What you have to do » Set down, exactly and with nothing added, the lines running from the one that holds "left ankle: (319, 776)" to the final line of the records. Pictures stay out of the copy.

The data »
_ _ _ _

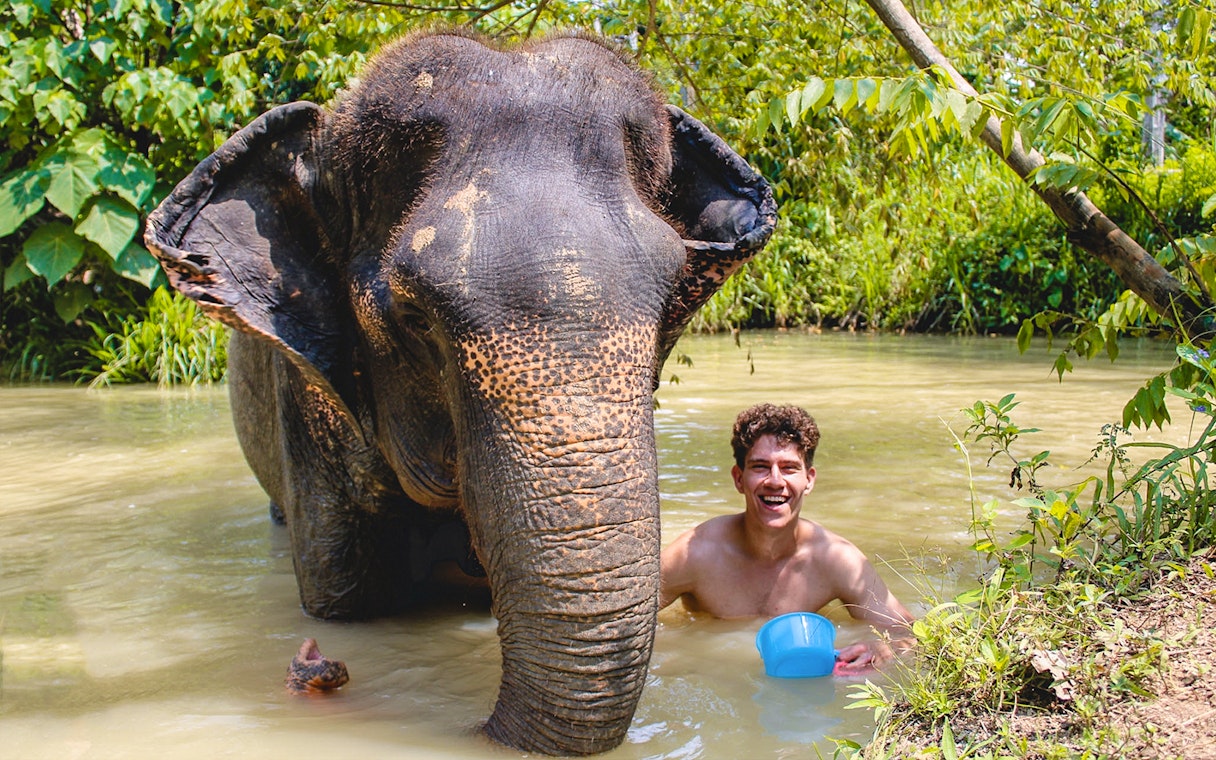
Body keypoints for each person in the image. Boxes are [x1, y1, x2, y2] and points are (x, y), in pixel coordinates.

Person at [659, 403, 914, 674]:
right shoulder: (694, 554)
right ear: (738, 479)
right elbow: (618, 620)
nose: (775, 481)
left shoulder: (835, 559)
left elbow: (915, 636)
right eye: (760, 467)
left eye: (789, 468)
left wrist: (885, 649)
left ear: (809, 480)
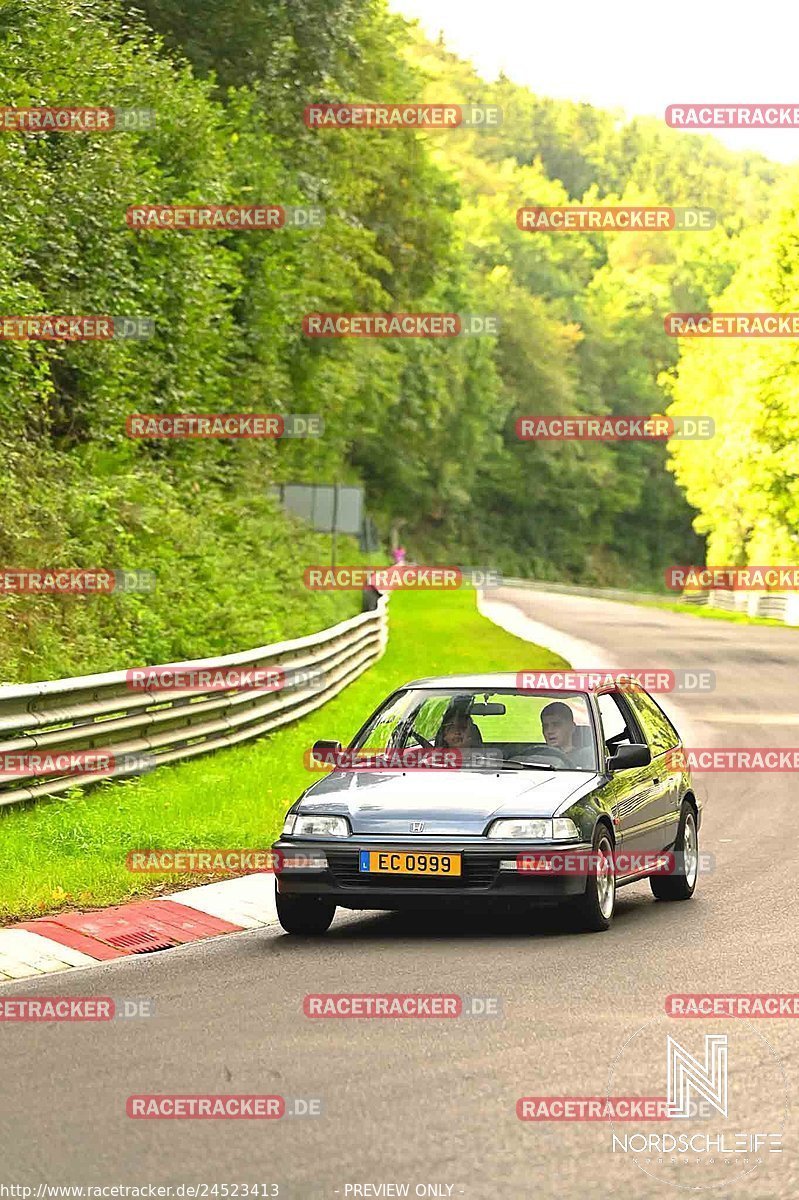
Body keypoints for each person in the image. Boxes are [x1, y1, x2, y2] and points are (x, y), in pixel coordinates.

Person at [540, 701, 594, 768]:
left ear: (572, 727)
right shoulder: (538, 756)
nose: (549, 731)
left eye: (556, 725)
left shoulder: (587, 757)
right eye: (545, 726)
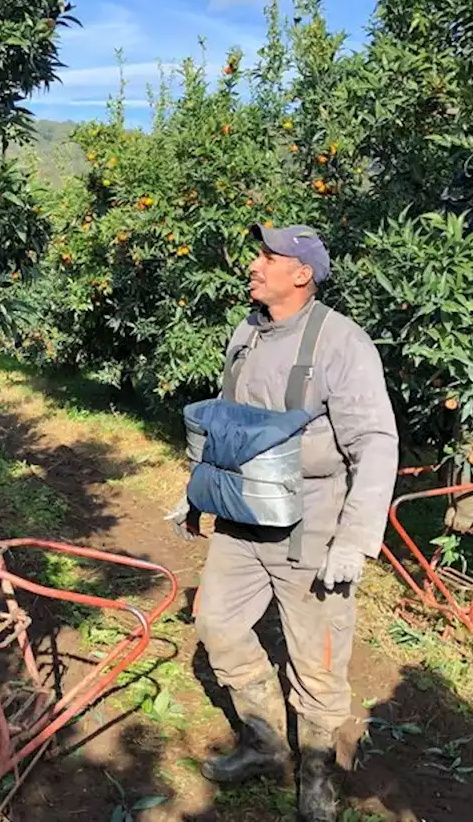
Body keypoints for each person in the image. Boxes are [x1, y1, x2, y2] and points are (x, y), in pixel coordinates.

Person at [166, 224, 399, 822]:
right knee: (216, 624)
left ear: (302, 274)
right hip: (244, 516)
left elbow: (375, 442)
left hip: (314, 526)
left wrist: (355, 540)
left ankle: (319, 776)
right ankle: (266, 745)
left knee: (317, 659)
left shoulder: (341, 343)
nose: (254, 264)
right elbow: (228, 425)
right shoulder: (245, 332)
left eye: (267, 257)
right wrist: (199, 495)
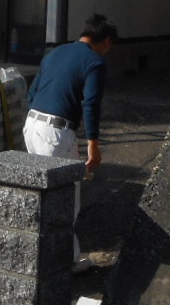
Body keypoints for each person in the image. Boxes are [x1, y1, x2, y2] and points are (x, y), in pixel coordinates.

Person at [24, 14, 115, 270]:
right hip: (55, 132)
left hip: (32, 126)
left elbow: (32, 92)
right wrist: (93, 143)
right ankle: (66, 262)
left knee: (40, 193)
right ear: (107, 41)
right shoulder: (94, 62)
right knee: (65, 198)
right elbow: (91, 104)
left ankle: (37, 254)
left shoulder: (55, 52)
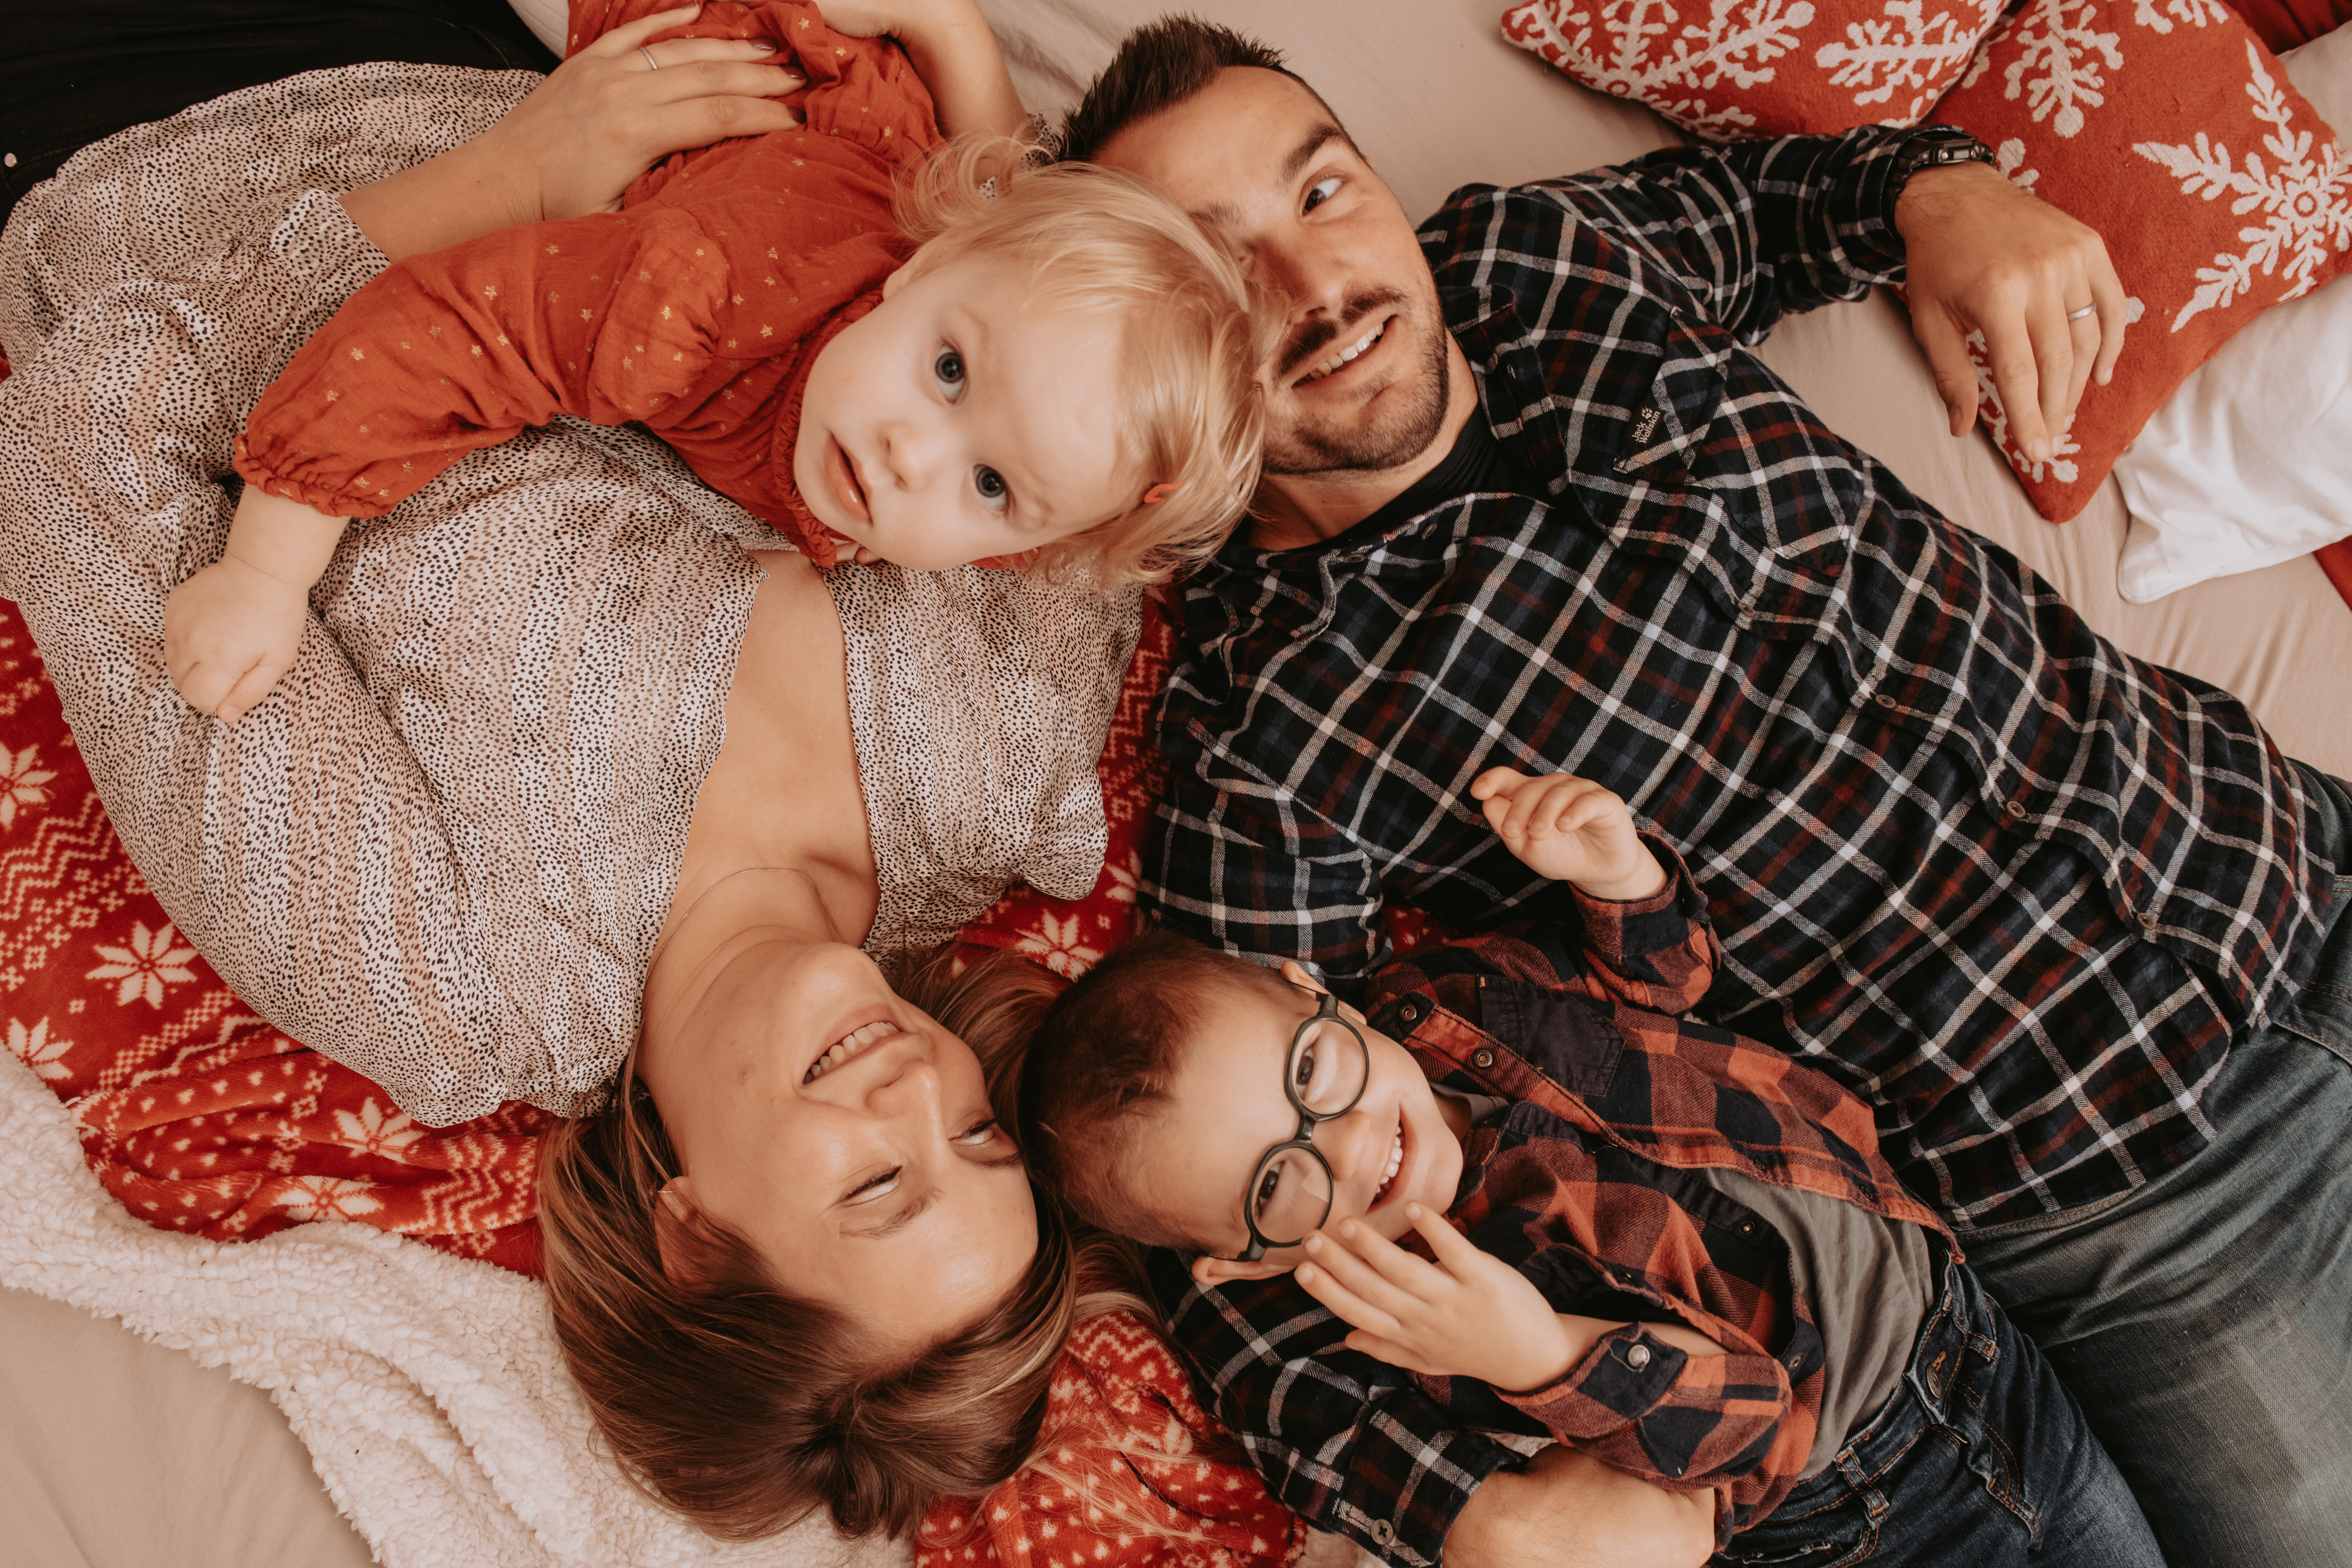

_ _ _ _

Answer box »
left ankle: (319, 776)
right ankle: (266, 745)
left knee: (317, 659)
left shoulder: (341, 343)
nose: (254, 264)
right elbow: (228, 425)
right shoulder: (245, 332)
left eye: (267, 257)
right wrist: (199, 495)
Body keypoints for each person in the image. Boxes are [x1, y1, x2, y2] and points are (x, y), in pixel coordinates.

Person at [24, 14, 115, 270]:
right hip: (55, 132)
left hip: (32, 126)
left elbow: (32, 92)
right wrist: (93, 143)
right ankle: (66, 262)
left knee: (40, 193)
right ear: (107, 41)
right shoulder: (94, 62)
right knee: (65, 198)
right elbow: (91, 104)
left ankle: (37, 254)
left shoulder: (55, 52)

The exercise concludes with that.